I've been trying to relax, hang out with some people, but the only friends I have are somewhere else. I can't seem to connect with anyone here, we just don't have anything in common. Not even in that "isn't it funny that we're all kids and school is a mandatory re-education facility" kind of way. Okay, yeah, I guess not having an education would suck, if the bad-ass little girls from the Middle East have anything to say about it. Maybe it's just a local thing. Does it have to be so soul-crushing here?
The girls here definitely don't like me. They think I'm weird and slow, and kind of gross. I don't blame them. I look like I'm gradually replacing my inner organs, and I guess I kind of am.


A Friend, In Need
September 11th

I met a guy named Jaijit, from the ninth grade. He's fifteen, lean, and tall. Kind of tan. His accent is a thick Indian flavor, and it colors more than just his voice. Every movement is like a dance with him, it's effortless. I don't think he's "exotic" (there's a lot of Asian kids in this school), but he's different. Something about him... it feels like he gets you, before you do.

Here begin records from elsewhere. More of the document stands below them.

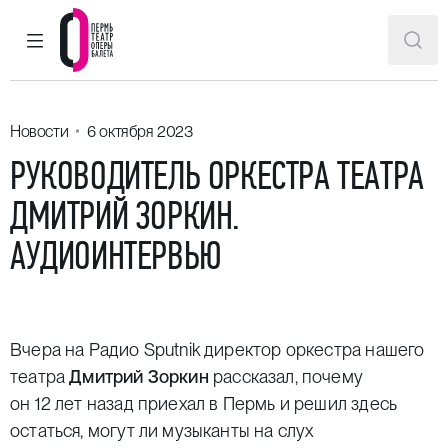
ГЛАВНОЕ МЕНЮ
ПОИ
Пермский театр оперы и балета
Новости
6 октября 2023
РУКОВОДИТЕЛЬ ОРКЕСТРА ТЕАТРА
ДМИТРИЙ ЗОРКИН.
АУДИОИНТЕРВЬЮ
Вчера на Радио Sputnik директор оркестра нашего
театра
Дмитрий Зоркин
рассказал, почему
он 12 лет назад приехал в Пермь и решил здесь
остаться, могут ли музыканты на слух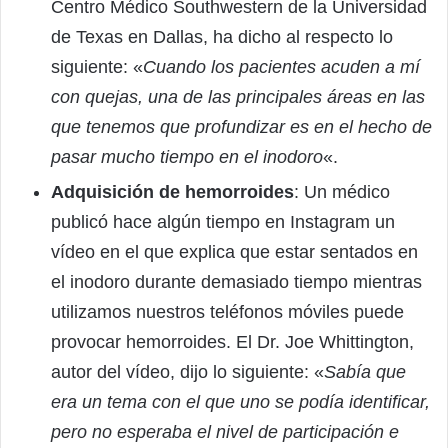
Centro Médico Southwestern de la Universidad
de Texas en Dallas, ha dicho al respecto lo
siguiente: «
Cuando los pacientes acuden a mí
con quejas, una de las principales áreas en las
que tenemos que profundizar es en el hecho de
pasar mucho tiempo en el inodoro
«.
Adquisición de hemorroides
: Un médico
publicó hace algún tiempo en Instagram un
vídeo en el que explica que estar sentados en
el inodoro durante demasiado tiempo mientras
utilizamos nuestros teléfonos móviles puede
provocar hemorroides. El Dr. Joe Whittington,
autor del vídeo, dijo lo siguiente: «
Sabía que
era un tema con el que uno se podía identificar,
pero no esperaba el nivel de participación e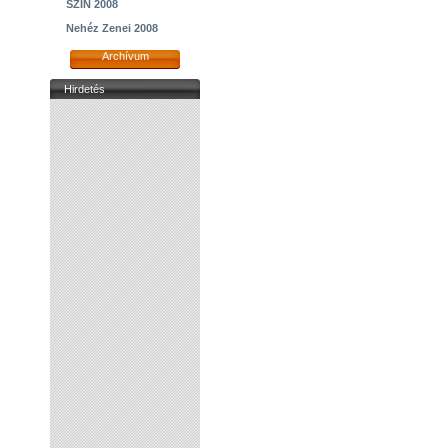
SZIN 2008
Nehéz Zenei 2008
Archívum
Hirdetés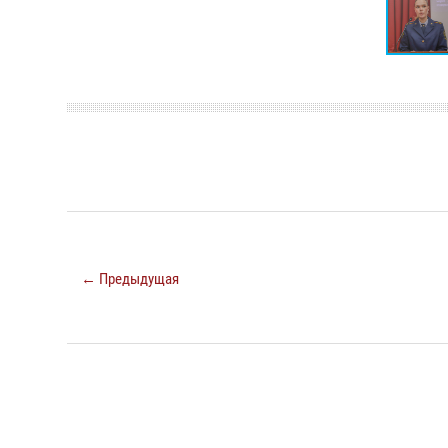
← Предыдущая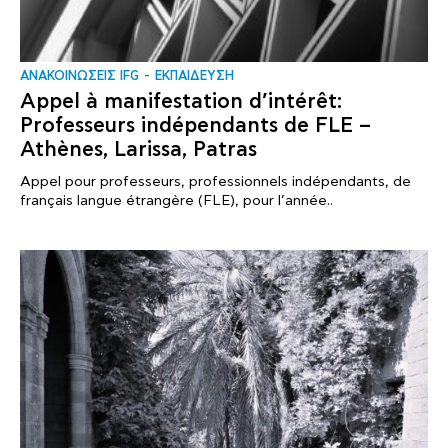
ΑΝΑΚΟΙΝΩΣΕΙΣ IFG
ΕΚΠΑΙΔΕΥΣΗ
Appel à manifestation d’intérêt:
Professeurs indépendants de FLE –
Athènes, Larissa, Patras
Appel pour professeurs, professionnels indépendants, de
français langue étrangère (FLE), pour l’année..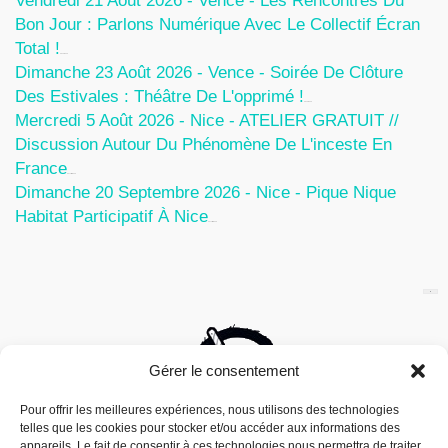
Vendredi 21 Août 2026 - Vence - Les Rencontres Du
Bon Jour : Parlons Numérique Avec Le Collectif Écran
Total !
5 Août 2026
Dimanche 23 Août 2026 - Vence - Soirée De Clôture
Des Estivales : Théâtre De L'opprimé !
5 Août 2026
Mercredi 5 Août 2026 - Nice - ATELIER GRATUIT //
Discussion Autour Du Phénomène De L'inceste En
France
30 Juillet 2026
Dimanche 20 Septembre 2026 - Nice - Pique Nique
Habitat Participatif À Nice
24 Juillet 2026
Gérer le consentement
Pour offrir les meilleures expériences, nous utilisons des technologies
telles que les cookies pour stocker et/ou accéder aux informations des
appareils. Le fait de consentir à ces technologies nous permettra de traiter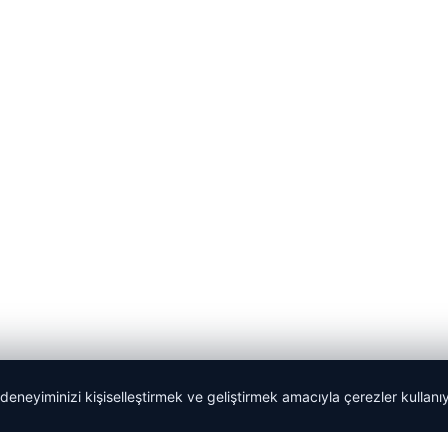
 deneyiminizi kişiselleştirmek ve geliştirmek amacıyla çerezler kullan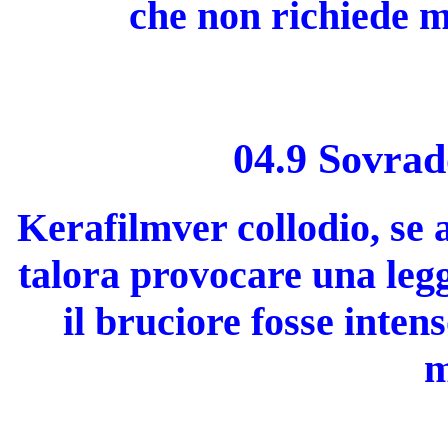
che non richiede m
04.9 Sovrad
Kerafilmver collodio, se
talora provocare una legg
il bruciore fosse intens
m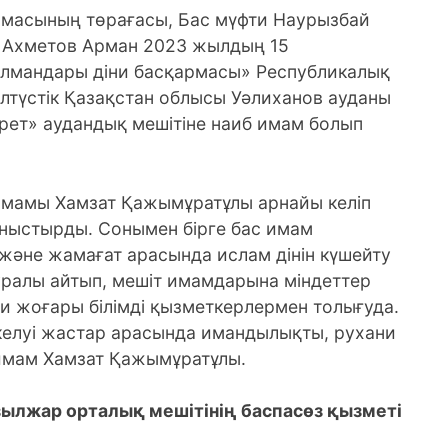
рмасының төрағасы, Бас мүфти Наурызбай
 Ахметов Арман 2023 жылдың 15
ылмандары діни басқармасы» Республикалық
Солтүстік Қазақстан облысы Уәлиханов ауданы
ет» аудандық мешітіне наиб имам болып
имамы Хамзат Қажымұратұлы арнайы келіп
ныстырды. Сонымен бірге бас имам
әне жамағат арасында ислам дінін күшейту
ралы айтып, мешіт имамдарына міндеттер
іни жоғары білімді қызметкерлермен толығуда.
елуі жастар арасында имандылықты, рухани
 имам Хамзат Қажымұратұлы.
лық мешітінің баспасөз қызметі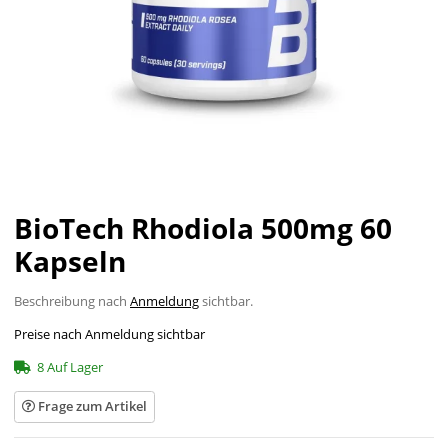
BioTech Rhodiola 500mg 60
Kapseln
Beschreibung nach
Anmeldung
sichtbar.
Preise nach Anmeldung sichtbar
8 Auf Lager
Frage zum Artikel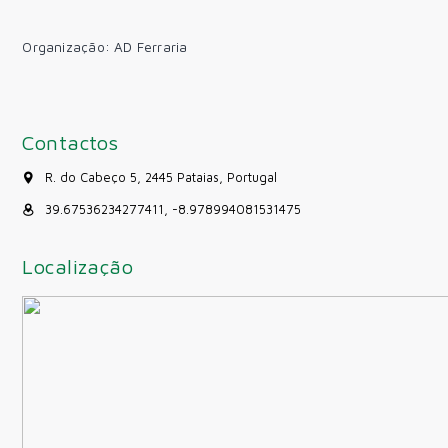
Organização: AD Ferraria
Contactos
R. do Cabeço 5, 2445 Pataias, Portugal
39.67536234277411, -8.978994081531475
Localização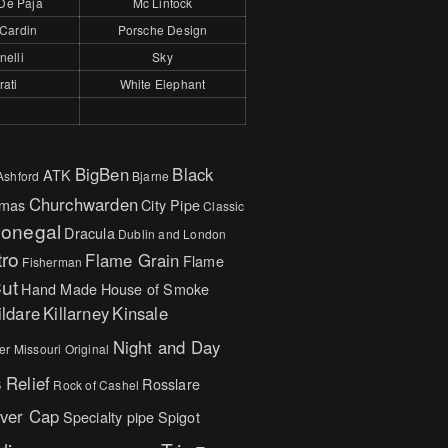
De Paja
Mc Lintock
 Cardin
Porsche Design
nelli
Sky
rati
White Elephant
BigBen
Black
ATK
Ashford
Bjarne
Churchwarden
tmas
City Pipe
Classic
onegal
Dracula
Dublin and London
tro
Flame Grain
Flame
Fisherman
ut
Hand Made
House of Smoke
ildare
Killarney
Kinsale
Night and Day
er
Missouri Original
s
Relief
Rosslare
Rock of Cashel
lver Cap
Specialty pipe
Spigot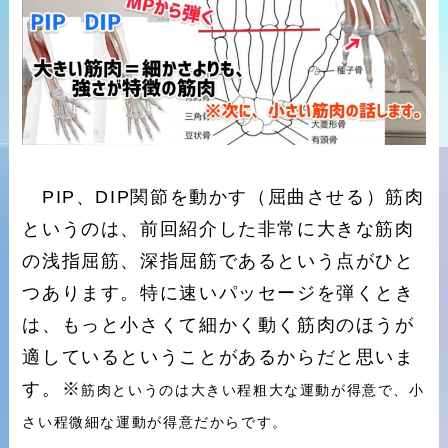
PIP、DIP関節を動かす（屈曲させる）筋肉
というのは、前回紹介した非常に大きな筋肉
の浅指屈筋、深指屈筋であるという点がひと
つあります。特に速いパッセージを弾くとき
は、もっと小さくて細かく動く筋肉のほうが
適しているということがあるからだと思いま
す。※
筋肉というのは大きい程粗大な運動が得意で、小
さい程微細な運動が得意だからです。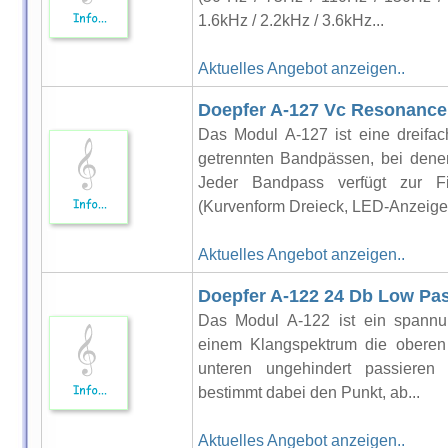
1.6kHz / 2.2kHz / 3.6kHz...
Aktuelles Angebot anzeigen..
Doepfer A-127 Vc Resonance 
Das Modul A-127 ist eine dreifac
getrennten Bandpässen, bei denen
Jeder Bandpass verfügt zur F
(Kurvenform Dreieck, LED-Anzeige),
Aktuelles Angebot anzeigen..
Doepfer A-122 24 Db Low Pas
Das Modul A-122 ist ein spannun
einem Klangspektrum die oberen F
unteren ungehindert passieren 
bestimmt dabei den Punkt, ab...
Aktuelles Angebot anzeigen..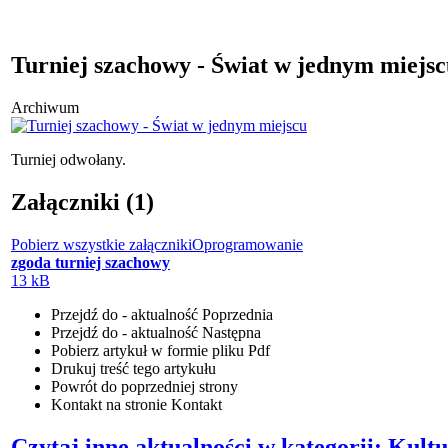
Turniej szachowy - Świat w jednym miejs
Archiwum
Turniej odwołany.
Załączniki (1)
Pobierz wszystkie załączniki
Oprogramowanie
zgoda turniej szachowy
13 kB
Przejdź do - aktualność
Poprzednia
Przejdź do - aktualność
Następna
Pobierz artykuł w formie pliku
Pdf
Drukuj
treść tego artykułu
Powrót
do poprzedniej strony
Kontakt
na stronie Kontakt
Czytaj inne aktualności w kategorii: Kult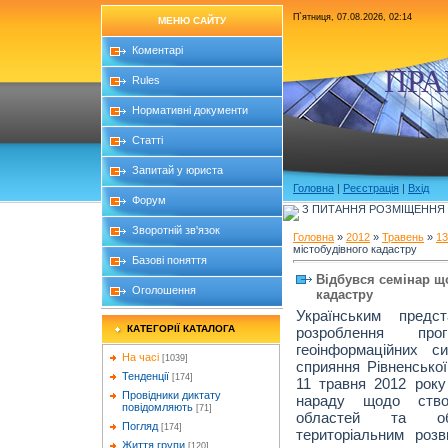
П`ятниця, 07.08.2026, 02:14
МЕНЮ САЙТУ
Коментарі
ПРА
Rules
Нормативні документи
Статті
Запитай у юриста
Головна
|
Реєстрація
|
Вхід
Форум
З ПИТАННЯ РОЗМІЩЕННЯ Б
Зворотній зв'язок
Головна
»
2012
»
Травень
»
13
містобудівного кадастру
Базові поняття
Відбувся семінар щ
Оголошення
кадастру
Українським предс
КАТЕГОРІЇ КАТАЛОГА
розроблення про
геоінформаційних 
На часі
[1039]
сприяння Рівненської
Тенденції
[174]
11 травня 2012 року
Провідники диктату
нараду щодо створ
повідомляють
[71]
областей та об
Погляд
[174]
територіальним роз
Життя групи
[120]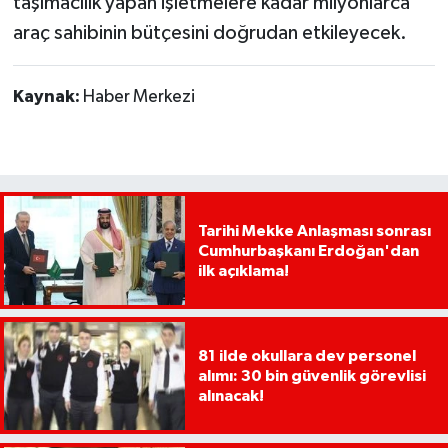
taşımacılık yapan işletmelere kadar milyonlarca
araç sahibinin bütçesini doğrudan etkileyecek.
Kaynak:
Haber Merkezi
Tarihi Mekke Anlaşması sonrası
Cumhurbaşkanı Erdoğan'dan
ilk açıklama!
81 ilde okullara dev personel
alımı: 30 bin güvenlik görevlisi
alınacak!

It drew me in, this past month, and I wanted to be his friend. He'd smile at me and ask me to tell him a joke. So I did. We started hanging out at lunch, and he told me his parents were vegan but that he was "exploring his options". That meat wasn't all bad, that there was even such a thing as Halal. That's when the animal's stomach is sliced open while it hangs over a bucket, and the blood drains from its body. The bible says you can't drink the blood of an animal, only its flesh. It's more of a spiritual practice, though, cause most people I know think animal blood is delicious. Pretty dark, though.

Jaijit's dad says that your spirit helps protect your mind from darkness. That's why he wears a symbol. I told him I'd been struggling, and he gave me one too. It's a cross made of wood, with a leather strap. "All-natural", he said. That's not exactly the Indian way, he said, but it's theirs. Jaijit says he doesn't wear them because he doesn't believe in any big sky daddy. Something tells me he's already got one.


A Friend In Deed
September 14th

I dunno why I thought I was so special, or whatever. Jaijit said today the only reason we've been hanging out is because his dad gave him Fieldwork, which is like homework for the outside world.